- [Page-level text extractions]:
+-------+
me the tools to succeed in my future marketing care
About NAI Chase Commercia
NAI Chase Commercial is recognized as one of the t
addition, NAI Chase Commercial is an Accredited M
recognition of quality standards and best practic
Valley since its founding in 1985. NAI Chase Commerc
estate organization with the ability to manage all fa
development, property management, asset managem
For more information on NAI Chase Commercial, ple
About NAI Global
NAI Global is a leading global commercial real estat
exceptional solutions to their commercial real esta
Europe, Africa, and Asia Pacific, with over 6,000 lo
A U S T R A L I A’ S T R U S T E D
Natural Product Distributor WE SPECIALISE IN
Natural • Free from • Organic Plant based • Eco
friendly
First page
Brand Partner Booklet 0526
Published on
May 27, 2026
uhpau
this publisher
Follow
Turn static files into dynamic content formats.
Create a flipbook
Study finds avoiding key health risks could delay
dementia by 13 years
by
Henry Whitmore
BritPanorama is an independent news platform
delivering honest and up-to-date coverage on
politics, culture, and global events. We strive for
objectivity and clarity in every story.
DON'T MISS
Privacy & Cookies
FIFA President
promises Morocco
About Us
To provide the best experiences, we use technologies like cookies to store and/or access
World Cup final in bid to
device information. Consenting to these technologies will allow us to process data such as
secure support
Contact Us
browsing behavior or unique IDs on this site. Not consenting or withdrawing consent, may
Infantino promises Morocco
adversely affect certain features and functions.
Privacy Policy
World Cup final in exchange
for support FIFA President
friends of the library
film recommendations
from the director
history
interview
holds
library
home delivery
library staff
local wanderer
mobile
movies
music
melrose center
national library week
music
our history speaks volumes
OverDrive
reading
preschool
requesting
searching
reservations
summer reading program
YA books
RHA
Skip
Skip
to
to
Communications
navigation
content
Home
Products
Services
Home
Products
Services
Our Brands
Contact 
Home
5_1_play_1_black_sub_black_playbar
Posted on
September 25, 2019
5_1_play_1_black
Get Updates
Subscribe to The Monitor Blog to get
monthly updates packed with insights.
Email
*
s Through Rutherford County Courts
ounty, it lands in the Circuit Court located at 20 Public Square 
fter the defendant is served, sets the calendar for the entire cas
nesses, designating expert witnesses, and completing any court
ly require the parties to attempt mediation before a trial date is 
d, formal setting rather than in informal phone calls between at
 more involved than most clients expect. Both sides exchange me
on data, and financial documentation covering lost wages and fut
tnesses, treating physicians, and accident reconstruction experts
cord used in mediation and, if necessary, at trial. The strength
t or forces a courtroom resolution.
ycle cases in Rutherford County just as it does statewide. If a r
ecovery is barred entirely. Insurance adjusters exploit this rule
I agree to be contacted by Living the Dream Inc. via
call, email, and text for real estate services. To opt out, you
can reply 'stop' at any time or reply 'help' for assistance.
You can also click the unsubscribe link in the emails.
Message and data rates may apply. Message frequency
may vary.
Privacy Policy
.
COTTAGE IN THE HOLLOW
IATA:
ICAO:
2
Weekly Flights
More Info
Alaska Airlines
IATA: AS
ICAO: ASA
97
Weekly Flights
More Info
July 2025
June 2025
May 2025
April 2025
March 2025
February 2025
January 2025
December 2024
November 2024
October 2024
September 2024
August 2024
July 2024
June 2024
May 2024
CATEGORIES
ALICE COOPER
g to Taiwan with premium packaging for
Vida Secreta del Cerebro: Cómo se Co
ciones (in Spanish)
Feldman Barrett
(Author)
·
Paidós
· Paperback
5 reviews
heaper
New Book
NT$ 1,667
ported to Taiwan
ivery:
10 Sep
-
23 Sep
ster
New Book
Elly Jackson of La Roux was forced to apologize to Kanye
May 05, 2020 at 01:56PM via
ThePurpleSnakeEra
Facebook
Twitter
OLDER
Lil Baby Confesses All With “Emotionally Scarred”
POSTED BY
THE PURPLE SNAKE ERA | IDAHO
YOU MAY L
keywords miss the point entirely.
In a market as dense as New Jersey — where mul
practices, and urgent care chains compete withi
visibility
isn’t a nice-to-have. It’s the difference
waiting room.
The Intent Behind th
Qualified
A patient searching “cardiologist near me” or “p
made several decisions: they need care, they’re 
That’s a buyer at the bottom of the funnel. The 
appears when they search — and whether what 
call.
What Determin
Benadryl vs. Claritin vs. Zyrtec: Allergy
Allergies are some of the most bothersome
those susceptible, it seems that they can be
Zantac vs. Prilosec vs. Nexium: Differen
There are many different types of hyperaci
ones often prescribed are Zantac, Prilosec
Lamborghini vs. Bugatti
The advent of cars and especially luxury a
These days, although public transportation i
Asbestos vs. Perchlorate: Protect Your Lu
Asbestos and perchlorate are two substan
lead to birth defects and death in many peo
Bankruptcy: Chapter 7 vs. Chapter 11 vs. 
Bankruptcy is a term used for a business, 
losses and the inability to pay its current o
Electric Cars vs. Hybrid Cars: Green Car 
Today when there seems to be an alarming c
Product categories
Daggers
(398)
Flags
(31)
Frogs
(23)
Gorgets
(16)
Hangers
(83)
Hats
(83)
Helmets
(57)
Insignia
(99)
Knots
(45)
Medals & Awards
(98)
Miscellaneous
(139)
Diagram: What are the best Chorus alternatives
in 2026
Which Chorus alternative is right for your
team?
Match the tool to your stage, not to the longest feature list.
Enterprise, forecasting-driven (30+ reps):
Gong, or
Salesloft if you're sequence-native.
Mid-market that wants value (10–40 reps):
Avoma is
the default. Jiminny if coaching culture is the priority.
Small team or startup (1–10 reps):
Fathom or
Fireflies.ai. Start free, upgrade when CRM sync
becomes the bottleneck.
+-------+
For every line above with the word "data" in it, make a copy.

- [Answer]:
device information. Consenting to these technologies will allow us to process data such as
on data, and financial documentation covering lost wages and fut
Message and data rates may apply. Message frequency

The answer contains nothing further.